Despite Supreme Court breather, HIV patients will have to wait for treatment
Posted on Thursday, 13th January 2011
Despite the Supreme Court's directive last month to make second- line HIV/AIDS treatment available free of cost to all those who need it, patients in non-metros will have to wait till March.
The National AIDS Control Organisation (NACO), under the Union Ministry of Health and Family Welfare, which has to implement the order, will need time before making second line universally available in all the anti-retroviral therapy (ART) centres in India.
Second-line treatment is needed by patients when resistance is developed towards first-line medication. It currently costs about Rs4,000-8,000 per month in the private market, making it unaffordable to several patients.
The government started giving second-line treatment free from 2008 in 10 ART centres, but laid out a set of criteria, because of which just 1,516 patients have availed of it till now.
Though exact numbers of the patients requiring second-line treatment is unavailable, experts say about 3-4% of HIV patients develop resistance to first line every year, thereby needing second line. India has about 2.27 million HIV-positive patients, as per data by the government, and various international bodies.
With the court order, NACO will start making second line universally available first in centres in New Delhi, Mumbai, Chennai, and Kolkata. March onwards it willroll it out in ART centres in Imphal, Ahmedabad, Varanasi, Bangalore, Hyderabad, Chandigarh.
Gradually, second line would also be rolled out in centres in Pune, Aurangabad, Nagpur, Hubli, Vijayawada, which were till now providing only first-line treatment.
"The process of procuring the medicines, which is done through international competitive bidding, will take six to eight months. Also, time is needed to increase manpower to execute the programme. Thus, it would be rolled out in a phased manner," said a government official.
This phased roll-out would give NACO time to study and get an accurate number of people needing second line. "In March, NACO will prepare a status report and present it to the Honorable Court, along with a plan for phase II, where the treatment would be made available at all centres," said the official.
The court order comes as a major relief to HIV/AIDS patients in India who needed second line.
The government considered only those patients eligible for second-line treatment, who were on the government programme for first line for minimum two years.

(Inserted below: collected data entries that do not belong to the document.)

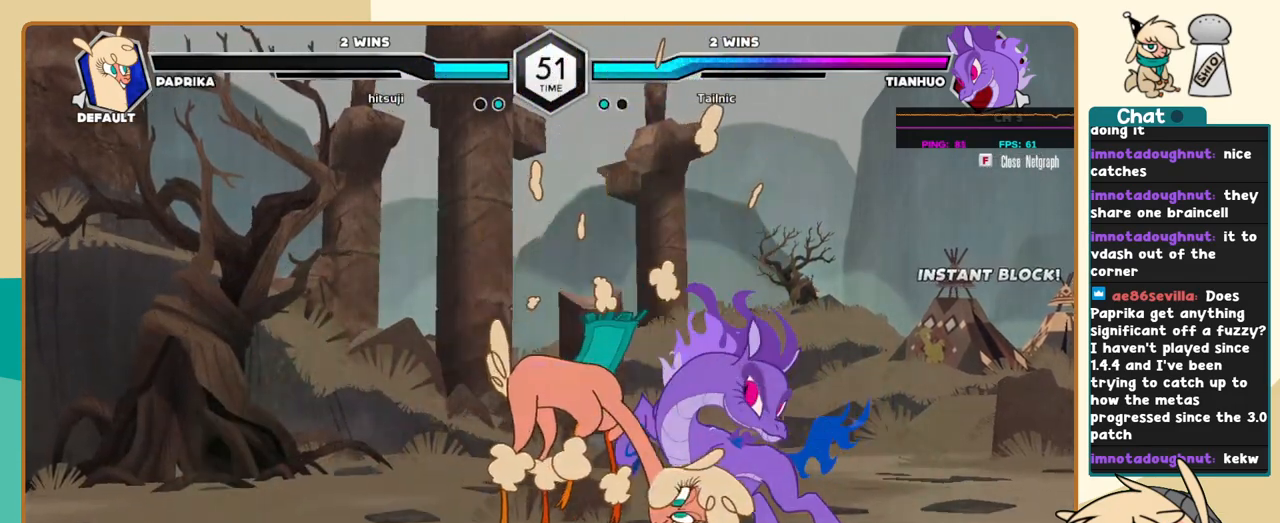
{"keys": ["j", "k"], "events": [[50, "j", "down"], [234, "k", "down"]]}
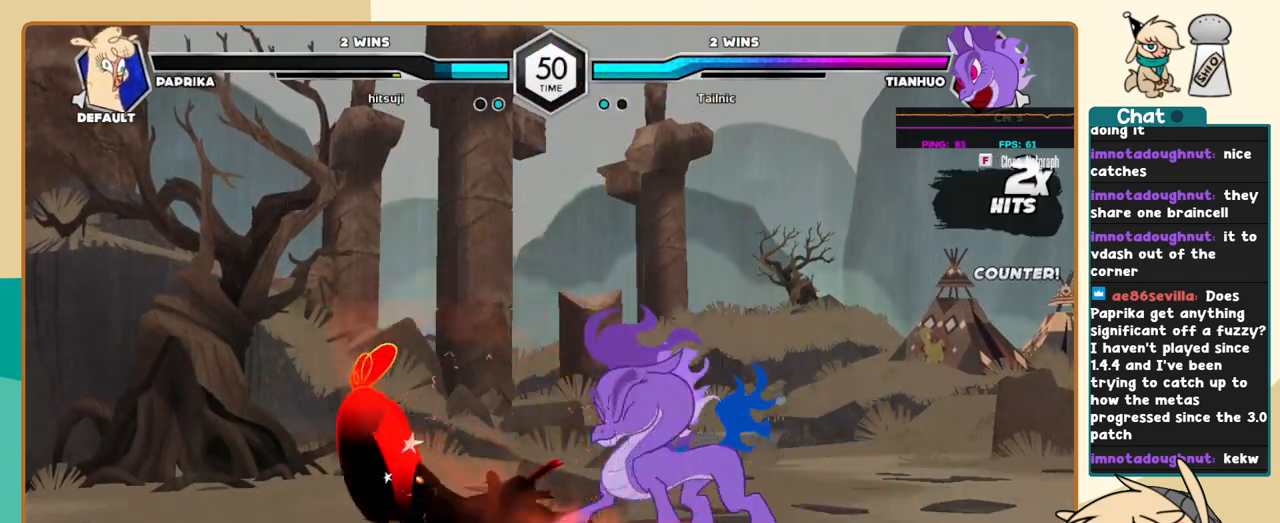
{"keys": ["j", "k"], "events": []}
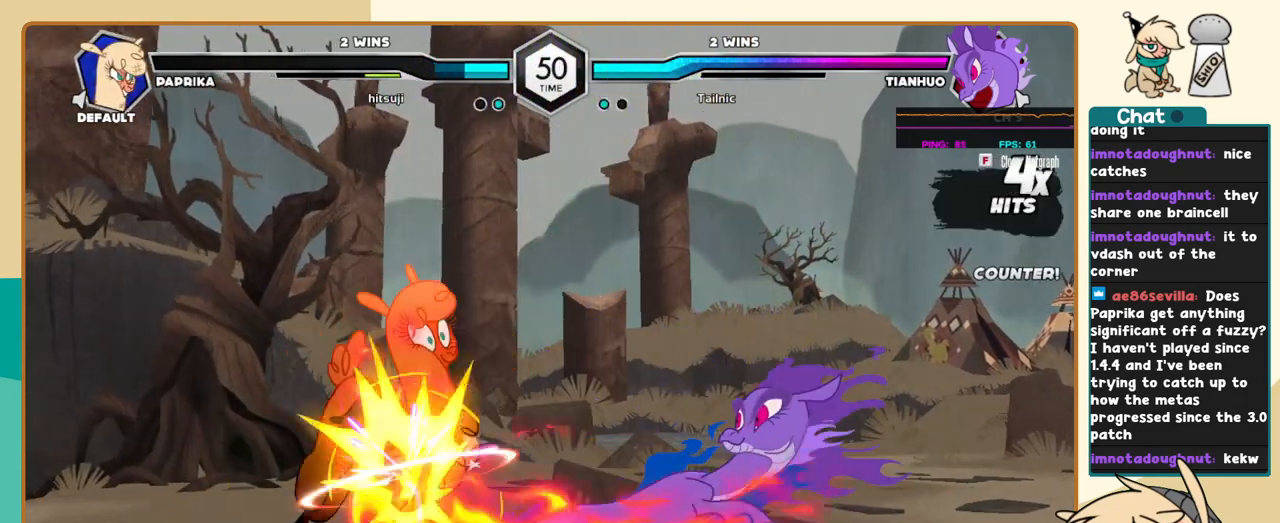
{"keys": ["j", "k"], "events": []}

"This was unfair, as the government started giving first line free of cost only from 2004, while AIDS has been in India since the 1980s. Secondly, only those who were in the below poverty line (BPL) category could get second line. Those economically higher than what the government considered BPL, could not get it," said HIV patient Deepak Leimapokpam, from the Manipur Network of Positive People.
Eldred Tellis, founder director of Sankalp Rehabilitation Trust, which works with HIV/AIDS patients, and one of the petitioners in this matter in the SC, said the Supreme Court order is in the right direction, as now treatment can be unconditionally available for everyone.